[Skeletal landmark data]
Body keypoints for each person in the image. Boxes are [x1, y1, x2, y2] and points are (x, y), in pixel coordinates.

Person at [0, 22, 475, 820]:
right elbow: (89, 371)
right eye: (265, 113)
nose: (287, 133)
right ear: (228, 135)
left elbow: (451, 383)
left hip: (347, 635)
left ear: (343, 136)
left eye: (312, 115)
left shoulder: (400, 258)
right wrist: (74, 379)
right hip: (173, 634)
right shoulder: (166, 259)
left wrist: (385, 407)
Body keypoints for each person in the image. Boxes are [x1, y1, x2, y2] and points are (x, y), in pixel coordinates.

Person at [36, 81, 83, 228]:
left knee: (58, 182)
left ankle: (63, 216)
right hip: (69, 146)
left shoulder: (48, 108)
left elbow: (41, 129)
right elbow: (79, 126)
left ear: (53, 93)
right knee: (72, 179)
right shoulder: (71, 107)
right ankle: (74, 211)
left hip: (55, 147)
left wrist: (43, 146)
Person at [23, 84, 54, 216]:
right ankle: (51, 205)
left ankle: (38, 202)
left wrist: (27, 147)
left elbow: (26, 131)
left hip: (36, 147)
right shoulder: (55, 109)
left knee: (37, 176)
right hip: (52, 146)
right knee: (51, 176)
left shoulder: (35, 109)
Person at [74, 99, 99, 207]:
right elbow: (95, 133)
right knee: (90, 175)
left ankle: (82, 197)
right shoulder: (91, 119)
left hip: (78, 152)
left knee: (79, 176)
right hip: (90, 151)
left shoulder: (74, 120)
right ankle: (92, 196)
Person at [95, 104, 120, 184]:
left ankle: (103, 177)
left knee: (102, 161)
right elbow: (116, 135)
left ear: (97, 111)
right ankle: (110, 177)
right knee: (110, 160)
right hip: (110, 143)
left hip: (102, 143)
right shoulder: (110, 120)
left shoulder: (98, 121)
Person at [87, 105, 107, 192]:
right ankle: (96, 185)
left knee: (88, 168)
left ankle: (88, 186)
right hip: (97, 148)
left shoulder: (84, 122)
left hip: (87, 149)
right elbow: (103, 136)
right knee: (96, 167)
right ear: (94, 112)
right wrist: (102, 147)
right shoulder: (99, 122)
--
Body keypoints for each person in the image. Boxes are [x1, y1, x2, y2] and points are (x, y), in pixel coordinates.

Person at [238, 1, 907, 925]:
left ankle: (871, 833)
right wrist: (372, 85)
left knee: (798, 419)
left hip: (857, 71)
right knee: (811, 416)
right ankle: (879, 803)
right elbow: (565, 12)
==
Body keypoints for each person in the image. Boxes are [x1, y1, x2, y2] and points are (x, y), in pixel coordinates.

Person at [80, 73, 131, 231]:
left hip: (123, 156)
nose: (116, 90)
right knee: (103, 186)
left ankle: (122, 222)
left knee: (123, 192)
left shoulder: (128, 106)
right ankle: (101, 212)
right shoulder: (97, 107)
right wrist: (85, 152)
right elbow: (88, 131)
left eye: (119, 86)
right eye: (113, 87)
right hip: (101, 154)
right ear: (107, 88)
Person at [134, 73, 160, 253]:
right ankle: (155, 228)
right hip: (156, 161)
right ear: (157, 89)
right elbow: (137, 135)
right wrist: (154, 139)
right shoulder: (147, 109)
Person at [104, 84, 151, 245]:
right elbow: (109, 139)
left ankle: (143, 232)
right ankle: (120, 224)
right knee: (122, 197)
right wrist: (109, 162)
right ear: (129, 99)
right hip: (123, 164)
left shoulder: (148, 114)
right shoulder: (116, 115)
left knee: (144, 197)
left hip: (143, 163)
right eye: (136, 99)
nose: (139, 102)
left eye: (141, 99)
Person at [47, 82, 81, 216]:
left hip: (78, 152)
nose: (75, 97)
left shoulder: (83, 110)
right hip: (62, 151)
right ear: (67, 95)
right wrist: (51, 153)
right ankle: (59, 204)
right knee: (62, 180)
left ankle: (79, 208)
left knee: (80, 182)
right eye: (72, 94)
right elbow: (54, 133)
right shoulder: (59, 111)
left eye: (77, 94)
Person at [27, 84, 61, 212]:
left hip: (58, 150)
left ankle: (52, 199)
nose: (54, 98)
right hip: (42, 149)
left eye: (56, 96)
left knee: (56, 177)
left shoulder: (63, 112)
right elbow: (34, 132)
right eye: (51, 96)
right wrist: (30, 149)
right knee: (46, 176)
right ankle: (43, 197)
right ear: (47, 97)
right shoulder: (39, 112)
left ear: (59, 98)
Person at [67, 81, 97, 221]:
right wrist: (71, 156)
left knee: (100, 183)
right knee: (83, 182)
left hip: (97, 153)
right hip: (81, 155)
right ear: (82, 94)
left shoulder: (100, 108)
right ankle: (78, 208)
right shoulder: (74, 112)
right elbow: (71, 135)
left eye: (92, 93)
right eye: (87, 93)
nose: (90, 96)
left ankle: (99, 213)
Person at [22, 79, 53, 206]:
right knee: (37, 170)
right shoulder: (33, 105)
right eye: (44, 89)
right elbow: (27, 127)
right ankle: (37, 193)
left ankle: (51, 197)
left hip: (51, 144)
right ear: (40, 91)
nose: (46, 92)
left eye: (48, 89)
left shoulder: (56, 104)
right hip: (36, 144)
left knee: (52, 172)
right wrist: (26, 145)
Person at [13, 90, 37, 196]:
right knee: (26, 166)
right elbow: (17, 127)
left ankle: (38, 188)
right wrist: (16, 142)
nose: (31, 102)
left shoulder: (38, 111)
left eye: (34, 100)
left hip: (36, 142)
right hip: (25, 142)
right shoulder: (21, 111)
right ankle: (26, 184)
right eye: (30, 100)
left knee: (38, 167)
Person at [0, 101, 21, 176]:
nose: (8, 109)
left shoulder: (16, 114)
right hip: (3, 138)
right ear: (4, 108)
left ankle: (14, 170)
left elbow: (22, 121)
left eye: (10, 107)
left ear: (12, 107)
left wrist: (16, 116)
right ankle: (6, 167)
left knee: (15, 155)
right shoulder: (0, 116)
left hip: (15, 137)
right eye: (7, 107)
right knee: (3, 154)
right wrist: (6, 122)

- **Task requirements**
Beginning with the line that has "right eye: (136, 99)" and ending with the line that has "right eye: (44, 89)", set down the lines above exactly and include no others.

- **Answer section**
right eye: (136, 99)
nose: (139, 102)
left eye: (141, 99)
Person at [47, 82, 81, 216]:
left hip: (78, 152)
nose: (75, 97)
left shoulder: (83, 110)
right hip: (62, 151)
right ear: (67, 95)
right wrist: (51, 153)
right ankle: (59, 204)
right knee: (62, 180)
left ankle: (79, 208)
left knee: (80, 182)
right eye: (72, 94)
right elbow: (54, 133)
right shoulder: (59, 111)
left eye: (77, 94)
Person at [27, 84, 61, 212]:
left hip: (58, 150)
left ankle: (52, 199)
nose: (54, 98)
right hip: (42, 149)
left eye: (56, 96)
left knee: (56, 177)
left shoulder: (63, 112)
right elbow: (34, 132)
right eye: (51, 96)
right wrist: (30, 149)
right knee: (46, 176)
right ankle: (43, 197)
right ear: (47, 97)
right shoulder: (39, 112)
left ear: (59, 98)
Person at [67, 81, 97, 221]:
right wrist: (71, 156)
left knee: (100, 183)
right knee: (83, 182)
left hip: (97, 153)
right hip: (81, 155)
right ear: (82, 94)
left shoulder: (100, 108)
right ankle: (78, 208)
right shoulder: (74, 112)
right elbow: (71, 135)
left eye: (92, 93)
right eye: (87, 93)
nose: (90, 96)
left ankle: (99, 213)
Person at [22, 79, 53, 206]:
right knee: (37, 170)
right shoulder: (33, 105)
right eye: (44, 89)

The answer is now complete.